Madrid Region to Face Early Election After Coalition Split

Madrid Region to Face Early Election After Coalition Split

Spain’s central region of Madrid will face an early election after its right-wing coalition government has dissolved.

BARCELONA, Spain — Spain’s powerful central region of Madrid will face an early election after infighting between two right-wing parties caused the capital’s coalition government to collapse on Wednesday.

Regional president Isabel Díaz Ayuso, one of the rising stars of Spain’s conservative Popular Party, dissolved the regional legislature after breaking with her government’s junior party, the liberal Citizens party.

The rupture came just hours after Citizens had announced it is withdrawing its support for the Popular Party’s regional government in southeast Murcia and presenting a no-confidence vote along with the Socialist Party. If successful, that would give Citizens the regional presidency of the rural region that the Popular Party has ruled for over 25 years.

“The institutional instability provoked this morning by Citizens and Socialists in Murcia has forced me into this situation,” Ayuso said, while claiming that Citizens and the Socialists were preparing to join forces and oust her from power.

Ignacio Aguado, the Citizens leader in Madrid and a regional vice president, said he urged Ayuso not to end their partnership, calling an early election during a pandemic “terribly rash.”

The Socialist Party and the leftist Más Madrid party did register motions to present no-confidence votes against Ayuso’s government on Wednesday, but only after Ayuso had dissolved her government.

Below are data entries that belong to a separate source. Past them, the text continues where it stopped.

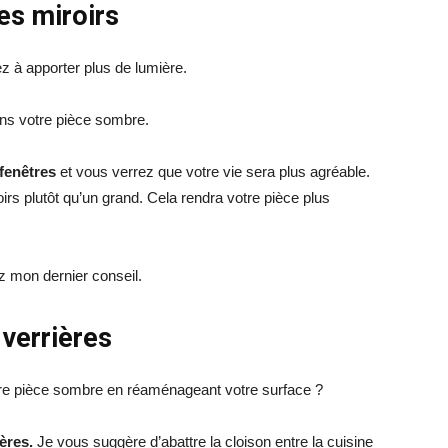
es miroirs
ez à apporter plus de lumière.
dans votre pièce sombre.
fenêtres
et vous verrez que votre vie sera plus agréable.
oirs plutôt qu’un grand. Cela rendra votre pièce plus
ez mon dernier conseil.
 verrières
tre pièce sombre en réaménageant votre surface ?
ières.
Je vous suggère d’abattre la cloison entre la cuisine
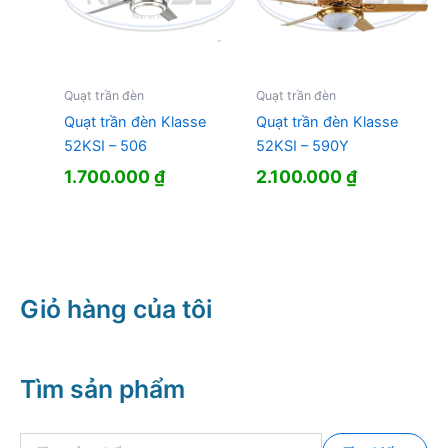
Quạt trần đèn
Quạt trần đèn
Quạt trần đèn Klasse
Quạt trần đèn Klasse
52KSI – 506
52KSI – 590Y
1.700.000
₫
2.100.000
₫
Giỏ hàng của tôi
Tìm sản phẩm
T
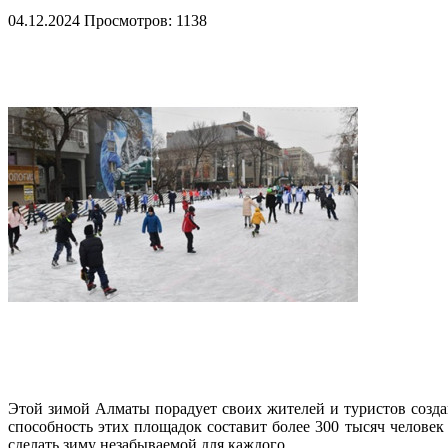
04.12.2024
Просмотров: 1138
Этой зимой Алматы порадует своих жителей и туристов созда
способность этих площадок составит более 300 тысяч человек 
сделать зиму незабываемой для каждого.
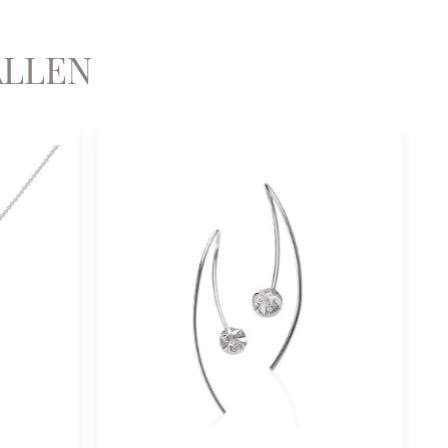
ALLEN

Ayuso has been one of the leading critics of the handling of the coronavirus pandemic by Spain’s central left-wing government led by Socialist Prime Minister Pedro Sánchez. She has consistently pushed back against health restrictions and lockdowns, saying they are bad for the economy.

Ayuso said the new regional election, whose date she did not announce, would be for “Madrid’s residents to choose between socialism and freedom.”

The region surrounding the capital accounts for nearly 20% of Spain’s economy and is the focus of its political and administrative power. It has been in the hands of the Popular Party since 1991, although it needed to team up with Citizens to keep left-wing parties from taking control in 2019.

The breakup of the Popular Party and Citizens could cause more political shockwaves across Spain, where other regions and municipal governments — including Madrid’s town hall — depend on deals between the two parties.

Both parties are struggling to stop the surge of the far-right Vox party, which surpassed both in recent regional elections in Catalonia.

Citizens’ distancing from the Popular Party, which leads the opposition in Spain’s national Parliament, could push the party closer to the ruling coalition and give Sánchez more options when seeking support on key votes.